Кроме того, я не любила, когда ко мне подходили близко – вздрагивала и отодвигалась. Отец винил в этом мать. Мать возлагала вину за свое обращение со мной на мое поведение. Старший брат, сытый мною по горло, обзывал меня «психованной». Я повторяла его обидные слова. Шлепок! Так я научилась совсем не отвечать.
То, чем мы занимались в этой школе, я научилась делать с удовольствием. Учительница вела нас в школьную церковь и клала на пол огромный лист бумаги. С каждой стороны бумаги сажали учеников с карандашами (хотя я не обращала на них внимания).
Мы начинали рисовать, каждый со своей стороны – и вдруг я обнаруживала, что чужая рука пририсовывает что-то к моей картинке, а, подняв глаза, видела, что к руке прилагается лицо. А потом учительница старалась извлечь из наших каракулей что-то осмысленное.

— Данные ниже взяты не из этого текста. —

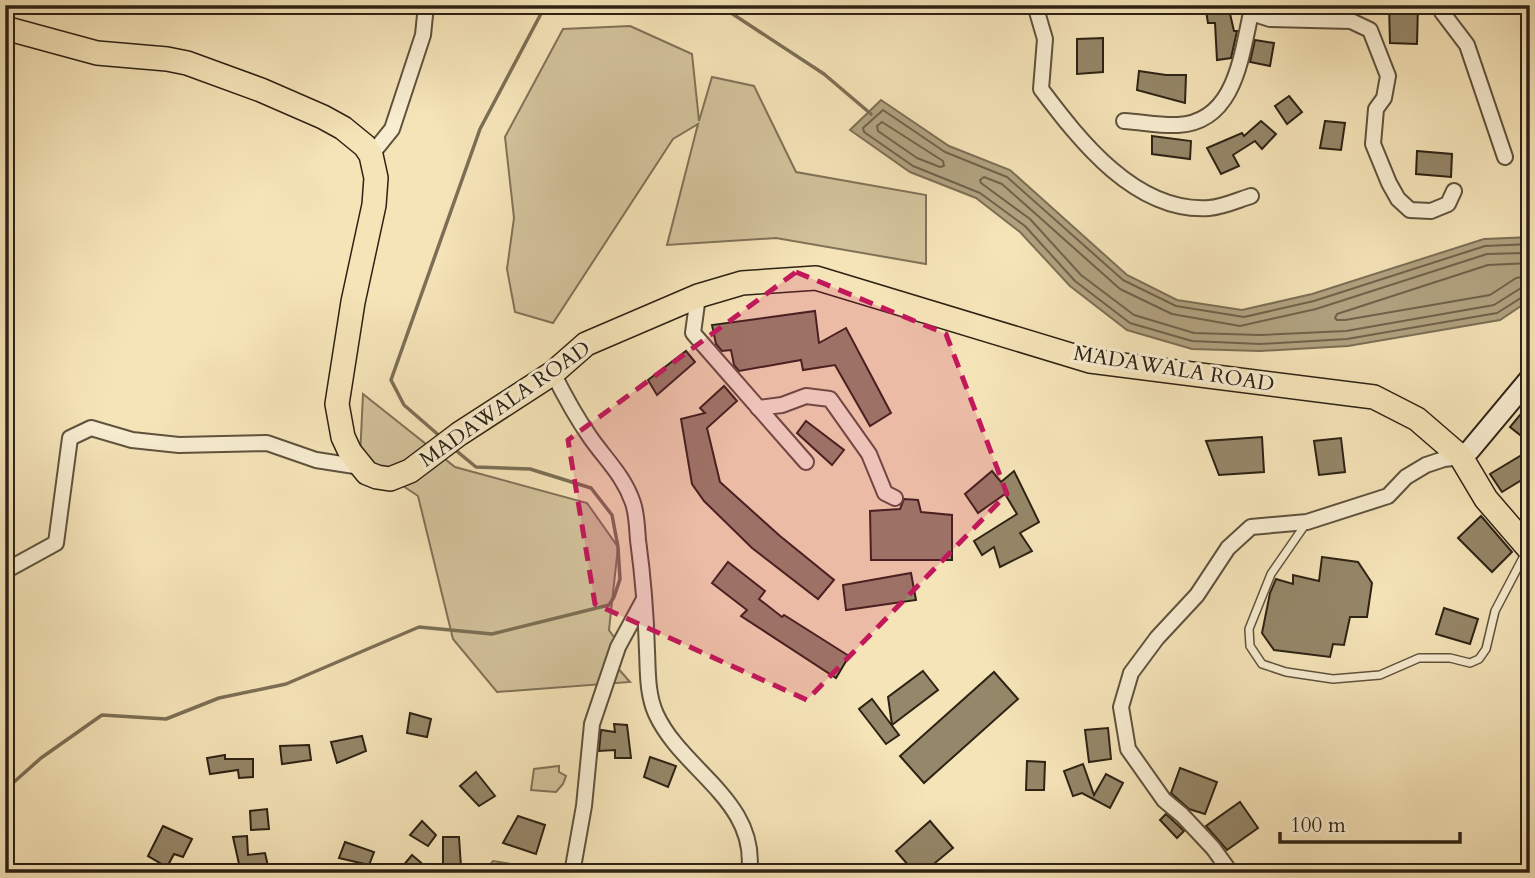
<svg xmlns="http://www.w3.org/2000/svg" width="1535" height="878" font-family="Cardo,serif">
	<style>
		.green { fill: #d3c39c; stroke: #807258; stroke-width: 2 }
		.water { fill: #b1a280; stroke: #7c6f55; stroke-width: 2 }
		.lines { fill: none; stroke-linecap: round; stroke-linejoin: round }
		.shore { stroke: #6f624a; stroke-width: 2 }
		.stream { stroke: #7c6f55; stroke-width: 3.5 }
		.building { fill: #958769; stroke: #2d2214; stroke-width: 2 }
		.lane-casing { stroke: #5f523d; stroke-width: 10 }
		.street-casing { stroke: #5f523d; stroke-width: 18 }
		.secondary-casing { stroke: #2d2214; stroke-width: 23 }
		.primary-casing { stroke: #2d2214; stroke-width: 26 }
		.lane { stroke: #f8edd1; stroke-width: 7 }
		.street { stroke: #f8edd1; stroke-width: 14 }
		.secondary { stroke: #f8edd1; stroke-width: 19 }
		.primary { stroke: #f5e4b8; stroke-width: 23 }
		.marked { fill: #c2185b; fill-opacity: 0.2; stroke: #c2185b; stroke-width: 5; stroke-dasharray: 14 9; stroke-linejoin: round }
		.labels { text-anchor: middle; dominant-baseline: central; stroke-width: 6; stroke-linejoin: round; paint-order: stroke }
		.street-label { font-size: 21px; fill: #2d2214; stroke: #f8edd1 }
	</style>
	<rect width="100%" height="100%" fill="#f5e4b8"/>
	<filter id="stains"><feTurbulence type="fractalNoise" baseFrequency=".00286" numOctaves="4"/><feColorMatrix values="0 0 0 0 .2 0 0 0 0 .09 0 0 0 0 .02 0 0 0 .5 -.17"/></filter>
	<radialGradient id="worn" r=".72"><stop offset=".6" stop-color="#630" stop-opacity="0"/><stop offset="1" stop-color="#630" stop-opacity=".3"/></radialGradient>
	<g class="green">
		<polygon points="630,26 692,54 699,121 712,77 754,86 796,172 926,195 926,264 776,238 667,245 698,124 673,139 553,323 515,312 507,269 514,218 505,137 563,29"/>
		<polygon points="363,394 455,467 587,503 618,547 609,630 614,637 616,666 630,682 497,692 453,639 418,496 360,457"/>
		<polygon points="559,766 559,772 566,776 563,784 556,792 531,790 534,769"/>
		<polygon points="493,861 546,870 546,873 483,873"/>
	</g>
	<polygon class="water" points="881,100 949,146 1010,170 1127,275 1177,300 1242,310 1312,294 1484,239 1530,237 1530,300 1500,320 1348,346 1260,351 1192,349 1127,330 1070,286 1020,232 976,198 910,172 850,130"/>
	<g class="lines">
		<g class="shore">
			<polygon points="882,122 943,161 944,166 940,167 917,158 878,131 877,126"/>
			<polyline points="1530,244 1485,246 1314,301 1244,317 1176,306 1123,280 1007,177 945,152 883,110 863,128 864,132 913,166 980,193 1025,226 1075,281 1130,323 1192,341 1260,344 1347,339 1497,313 1524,296 1530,295"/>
			<polyline points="1530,253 1487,254 1316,309 1240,326 1172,314 1120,289 1002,184 984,177 980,180 981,183 1030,219 1081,275 1134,315 1194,333 1260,335 1346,331 1494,305 1521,288 1530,286"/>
			<polyline points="1530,263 1488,265 1337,314 1335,318 1337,320 1345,320 1490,295 1516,278 1530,276"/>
		</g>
		<g class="stream">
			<polyline points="516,5 544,8"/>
			<polyline points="719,5 824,74 871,114"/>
			<polyline points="442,438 404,405 391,380 480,129 544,8 549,5"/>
			<polyline points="5,790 41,758 102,715 166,719 219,698 286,684 419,627 492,634 609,605 614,597 620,579 618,547 612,515 591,488 530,469 476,467 453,448"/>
		</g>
	</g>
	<g class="building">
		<polygon points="1205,5 1228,5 1234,31 1237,31 1231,58 1217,60 1215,23 1208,23"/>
		<polygon points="1389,5 1418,5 1417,44 1390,43"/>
		<polygon points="1103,38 1103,72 1077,74 1077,39"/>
		<polygon points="1255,40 1274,43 1270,66 1250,62"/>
		<polygon points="1139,71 1166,75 1186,75 1185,103 1137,90"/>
		<polygon points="1289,96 1302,112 1287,124 1275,106"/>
		<polygon points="1261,121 1276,134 1262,149 1255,141 1233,155 1239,166 1221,174 1207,148 1242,133 1244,136"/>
		<polygon points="1325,121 1345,123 1341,150 1320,148"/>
		<polygon points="1152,136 1191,141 1190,159 1152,154"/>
		<polygon points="1417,151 1452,154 1451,177 1416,174"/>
		<polygon points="815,311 819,343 846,328 891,413 870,426 835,365 803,370 801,360 739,371 734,365 731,350 722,351 716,344 712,325"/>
		<polygon points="686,351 695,362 657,395 648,380"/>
		<polygon points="724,386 737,401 707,428 720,482 780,536 834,580 818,599 752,548 704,501 692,484 681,419 705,413 700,408"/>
		<polygon points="1530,403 1530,443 1510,427"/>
		<polygon points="806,421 844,450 832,465 797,433"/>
		<polygon points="1262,437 1264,472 1219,475 1206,441"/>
		<polygon points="1341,438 1345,472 1319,475 1314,441"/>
		<polygon points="1530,450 1530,475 1502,492 1490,474"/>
		<polygon points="992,471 1001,482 1014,471 1039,522 1020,533 1032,551 1000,567 994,547 982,555 974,541 1017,514 1005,494 978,513 965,494"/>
		<polygon points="904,499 918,500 921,512 952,515 952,560 871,560 870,511 900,509"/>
		<polygon points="1481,516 1512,552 1492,572 1458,538"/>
		<polygon points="1322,557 1358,562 1372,583 1367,617 1350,617 1344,645 1333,644 1330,657 1274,650 1262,633 1270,593 1276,579 1293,584 1293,575 1319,581"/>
		<polygon points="728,562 765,591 759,599 782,617 784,615 849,656 836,678 741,616 747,610 712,583"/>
		<polygon points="911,573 916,600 846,610 843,585"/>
		<polygon points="1444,608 1478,619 1470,644 1436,634"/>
		<polygon points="923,671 938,690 892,725 888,697"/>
		<polygon points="994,672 1018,699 924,783 900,756"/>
		<polygon points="872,699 899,735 886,744 859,709"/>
		<polygon points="410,713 431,719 427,737 407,733"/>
		<polygon points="614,724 627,725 631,758 615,758 615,750 599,751 601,730 615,732"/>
		<polygon points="1108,728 1111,759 1089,762 1085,730"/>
		<polygon points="362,736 366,751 337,763 331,742"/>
		<polygon points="309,745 311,760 282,764 280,746"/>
		<polygon points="225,755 225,759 253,759 253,777 239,778 238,770 210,774 207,758"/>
		<polygon points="650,757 676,766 668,787 644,777"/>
		<polygon points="1027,761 1045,762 1044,790 1026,790"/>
		<polygon points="1083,764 1094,795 1106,774 1123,783 1110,808 1082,793 1073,796 1064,771"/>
		<polygon points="1180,768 1217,782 1205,814 1189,809 1171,793"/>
		<polygon points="476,772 495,796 479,806 460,786"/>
		<polygon points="1240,802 1258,828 1227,850 1206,826"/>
		<polygon points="267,809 269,829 251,830 250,811"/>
		<polygon points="1166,814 1184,831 1177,838 1160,820"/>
		<polygon points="518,816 545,825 536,854 503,843"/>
		<polygon points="422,821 436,835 428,846 410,835"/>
		<polygon points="930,821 953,848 923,873 915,873 896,851"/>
		<polygon points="163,826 192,839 183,857 174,854 167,867 148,856"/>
		<polygon points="247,836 248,855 265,853 268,866 248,868 248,873 241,873 233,837"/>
		<polygon points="443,837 459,837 461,867 443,864"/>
		<polygon points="345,842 374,852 369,865 339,858"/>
		<polygon points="412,855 433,873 397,873"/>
	</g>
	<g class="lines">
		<defs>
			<polyline id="lane" points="1307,522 1271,574 1249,629 1250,646 1262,664 1286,672 1333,679 1380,675 1419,658 1450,658 1470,663 1479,659 1486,649 1495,611 1526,552"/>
			<g id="street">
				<path d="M1035,5l10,34 -4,50c39,52 95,124 168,119 14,-1 29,-8 42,-12"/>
				<polyline points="1249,5 1251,13 1270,19 1351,21 1370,30 1388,76 1384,98 1376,109 1373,144 1389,183 1398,199 1410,210 1431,211 1448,204 1454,191"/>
				<polyline points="1440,5 1442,12 1467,45 1505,157"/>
				<path d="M1124,121c18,1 37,5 54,4 57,-3 63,-68 73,-112"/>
				<polyline points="371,155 392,129 423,35 426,5"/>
				<polyline points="698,296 693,333 806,462"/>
				<path d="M553,373c11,22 23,44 37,64 16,23 34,39 43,66 4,12 4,26 5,37 5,37 8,74 9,111 1,21 0,43 9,63 26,57 103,87 93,159"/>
				<polyline points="758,408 782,405 806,396 830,399 869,454 885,493 895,498"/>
				<polyline points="5,571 56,543 70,438 91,428 132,440 179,445 267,443 316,460 361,467"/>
				<polyline points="572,873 584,806 592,724 618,647 644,599"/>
				<polyline points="1231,873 1213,848 1182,815 1164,800 1128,749 1121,707 1131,673 1157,638 1197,595 1228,548 1251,527 1307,522 1388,496 1406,477 1426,465 1444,459 1461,457"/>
			</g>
			<polyline id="secondary" points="1461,457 1470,450 1530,378"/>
			<polyline id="primary" points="5,28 97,53 167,59 187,63 261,90 323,117 343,128 365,146 371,155 376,178 374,205 353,302 337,404 343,437 350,452 367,473 377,477 390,479 410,471 459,434 553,373 586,344 698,296 742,283 816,278 1090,361 1374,397 1417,419 1461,457 1486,499 1530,550"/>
		</defs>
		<use href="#lane" class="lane-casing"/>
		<use href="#street" class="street-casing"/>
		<use href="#secondary" class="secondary-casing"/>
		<use href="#primary" class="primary-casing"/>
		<use href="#lane" class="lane"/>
		<use href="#street" class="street"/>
		<use href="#secondary" class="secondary"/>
		<use href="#primary" class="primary"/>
	</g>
	<path class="marked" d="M796,272l150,62 61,160 -200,206 -212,-96 -27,-164z"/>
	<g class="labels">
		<g class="street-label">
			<text transform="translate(1174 369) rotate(9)">MADAWALA ROAD</text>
			<text transform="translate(505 404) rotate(-35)">MADAWALA ROAD</text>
		</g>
	</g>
	<rect width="1535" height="878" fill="none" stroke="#f5e4b8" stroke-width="28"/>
	<rect x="7" y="7" width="1521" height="864" fill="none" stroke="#2d2214" stroke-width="3.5"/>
	<rect x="14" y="14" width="1507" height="850" fill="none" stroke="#2d2214" stroke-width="2"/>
	<path d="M1280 832v10h180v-10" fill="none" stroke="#2d2214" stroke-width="3.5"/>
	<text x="1290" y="832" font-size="21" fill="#2d2214" stroke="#f8edd1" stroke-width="5" paint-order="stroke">100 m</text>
	<rect width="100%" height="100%" filter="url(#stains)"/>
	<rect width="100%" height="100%" fill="url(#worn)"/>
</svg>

Иногда, когда я проявляла интерес к тому, что делают другие дети в классе, мне тоже давали поработать. Но это меня раздражало. Рисовать я не возражала, но терпеть не могла мастерить человечков или что-нибудь вроде этого. Когда мне давали в руки материал для поделок, я создавала миниатюрные миры, разноцветные, мягкие и пушистые, полные мест, на которые можно залезть или пролезть под ними, если бы мне удалось туда попасть. Я опускала лицо на уровень своего «шедевра» и смотрела не столько на него, сколько в него, как кошка заглядывает в мышиную нору.

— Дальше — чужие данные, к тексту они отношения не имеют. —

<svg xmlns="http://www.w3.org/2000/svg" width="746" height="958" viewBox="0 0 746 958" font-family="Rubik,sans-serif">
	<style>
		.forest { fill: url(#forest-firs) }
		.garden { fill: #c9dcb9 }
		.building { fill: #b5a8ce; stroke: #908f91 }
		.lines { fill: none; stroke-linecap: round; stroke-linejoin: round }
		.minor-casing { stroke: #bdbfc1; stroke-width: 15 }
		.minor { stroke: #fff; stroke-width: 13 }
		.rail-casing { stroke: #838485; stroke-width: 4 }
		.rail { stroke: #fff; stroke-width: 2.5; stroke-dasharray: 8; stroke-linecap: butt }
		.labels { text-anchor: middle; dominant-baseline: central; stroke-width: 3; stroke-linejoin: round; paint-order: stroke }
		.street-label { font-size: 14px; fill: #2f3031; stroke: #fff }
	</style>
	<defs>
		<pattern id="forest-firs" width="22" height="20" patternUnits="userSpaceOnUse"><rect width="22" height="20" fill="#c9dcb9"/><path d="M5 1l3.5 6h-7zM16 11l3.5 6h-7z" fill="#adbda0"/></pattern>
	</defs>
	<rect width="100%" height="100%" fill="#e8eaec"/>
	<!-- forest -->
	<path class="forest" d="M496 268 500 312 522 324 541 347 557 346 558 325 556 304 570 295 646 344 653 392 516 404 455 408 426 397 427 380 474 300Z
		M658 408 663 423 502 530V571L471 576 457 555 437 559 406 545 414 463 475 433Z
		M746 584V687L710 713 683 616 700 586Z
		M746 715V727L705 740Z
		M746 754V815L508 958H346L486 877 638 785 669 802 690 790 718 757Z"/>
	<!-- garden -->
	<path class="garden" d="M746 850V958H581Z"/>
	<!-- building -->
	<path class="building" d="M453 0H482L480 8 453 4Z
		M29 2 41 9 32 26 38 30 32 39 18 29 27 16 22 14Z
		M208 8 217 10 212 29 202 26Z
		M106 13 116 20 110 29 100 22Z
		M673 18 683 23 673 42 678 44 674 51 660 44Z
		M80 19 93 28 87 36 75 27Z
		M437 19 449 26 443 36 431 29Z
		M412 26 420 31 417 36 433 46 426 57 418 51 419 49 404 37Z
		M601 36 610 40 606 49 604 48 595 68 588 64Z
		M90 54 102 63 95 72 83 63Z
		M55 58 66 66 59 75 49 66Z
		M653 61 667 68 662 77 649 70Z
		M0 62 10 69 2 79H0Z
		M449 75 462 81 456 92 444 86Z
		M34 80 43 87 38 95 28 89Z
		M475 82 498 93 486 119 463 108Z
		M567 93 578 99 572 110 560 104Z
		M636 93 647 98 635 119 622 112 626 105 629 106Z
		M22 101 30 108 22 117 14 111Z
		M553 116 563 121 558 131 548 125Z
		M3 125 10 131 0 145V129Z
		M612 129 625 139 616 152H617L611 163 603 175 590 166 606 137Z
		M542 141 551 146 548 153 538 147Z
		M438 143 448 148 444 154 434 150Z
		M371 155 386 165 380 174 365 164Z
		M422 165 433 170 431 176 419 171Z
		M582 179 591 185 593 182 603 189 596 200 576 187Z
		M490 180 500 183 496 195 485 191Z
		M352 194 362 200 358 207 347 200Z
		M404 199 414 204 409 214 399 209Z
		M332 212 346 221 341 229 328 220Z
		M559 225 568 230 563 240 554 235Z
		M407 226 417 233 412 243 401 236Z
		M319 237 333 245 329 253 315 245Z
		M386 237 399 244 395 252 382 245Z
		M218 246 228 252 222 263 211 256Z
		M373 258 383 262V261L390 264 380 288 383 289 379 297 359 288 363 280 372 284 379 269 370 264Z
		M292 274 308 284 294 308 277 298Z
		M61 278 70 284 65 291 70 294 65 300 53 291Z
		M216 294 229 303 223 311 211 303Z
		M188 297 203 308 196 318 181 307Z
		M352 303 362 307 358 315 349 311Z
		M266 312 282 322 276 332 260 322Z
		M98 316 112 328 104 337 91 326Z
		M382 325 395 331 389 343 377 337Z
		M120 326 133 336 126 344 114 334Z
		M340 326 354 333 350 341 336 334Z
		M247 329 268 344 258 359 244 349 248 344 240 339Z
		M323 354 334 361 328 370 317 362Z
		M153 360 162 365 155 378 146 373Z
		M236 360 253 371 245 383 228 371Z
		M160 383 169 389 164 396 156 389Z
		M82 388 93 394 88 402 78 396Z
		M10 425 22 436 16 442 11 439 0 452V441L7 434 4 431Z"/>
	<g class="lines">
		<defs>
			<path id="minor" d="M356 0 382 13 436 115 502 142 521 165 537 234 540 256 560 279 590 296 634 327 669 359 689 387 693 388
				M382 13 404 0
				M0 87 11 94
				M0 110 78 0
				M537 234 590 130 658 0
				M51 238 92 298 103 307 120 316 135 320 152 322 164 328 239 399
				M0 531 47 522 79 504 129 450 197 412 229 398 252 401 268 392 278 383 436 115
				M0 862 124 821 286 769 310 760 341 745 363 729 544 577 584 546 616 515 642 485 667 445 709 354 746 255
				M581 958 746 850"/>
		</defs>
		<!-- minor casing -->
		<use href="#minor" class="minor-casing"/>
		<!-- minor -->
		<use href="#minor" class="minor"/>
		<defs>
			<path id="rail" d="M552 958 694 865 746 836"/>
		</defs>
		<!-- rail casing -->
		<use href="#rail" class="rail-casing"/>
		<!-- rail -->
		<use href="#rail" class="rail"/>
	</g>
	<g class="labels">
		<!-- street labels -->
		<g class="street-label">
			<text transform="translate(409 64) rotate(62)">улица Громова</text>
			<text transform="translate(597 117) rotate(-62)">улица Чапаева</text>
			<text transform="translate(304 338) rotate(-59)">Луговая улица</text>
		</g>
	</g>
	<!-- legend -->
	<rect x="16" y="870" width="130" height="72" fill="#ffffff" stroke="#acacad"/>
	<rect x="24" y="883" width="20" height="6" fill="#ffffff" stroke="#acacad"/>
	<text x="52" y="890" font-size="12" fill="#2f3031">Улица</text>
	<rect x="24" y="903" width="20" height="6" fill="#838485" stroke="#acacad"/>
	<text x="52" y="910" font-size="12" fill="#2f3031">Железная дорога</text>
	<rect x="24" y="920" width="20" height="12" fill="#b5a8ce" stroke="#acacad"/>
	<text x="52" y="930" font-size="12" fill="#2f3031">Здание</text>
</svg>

Еще я никогда не любила сидеть на стульях. У меня были беспокойные ноги, они никогда не стояли на месте, и сидеть смирно на стуле было выше моих сил. Я предпочитала чувствовать под собой твердую почву – по возможности, всем телом. Но однажды меня посадили рядом с крупной девочкой по имени Элизабет. Она вырезала человечка из бумаги и картона. Меня заворожили ее волосы – длинная коса, спускавшаяся по спине. Я провела по ней рукой. Девочка обернулась – и меня испугало то, что к косе прикреплено лицо. Я ведь не хотела трогать ее – только ее волосы. Она сказала, что ее зовут Элизабет. Сколько помню, это был первый раз, когда я прикоснулась к кому-то ласково – пусть только к волосам.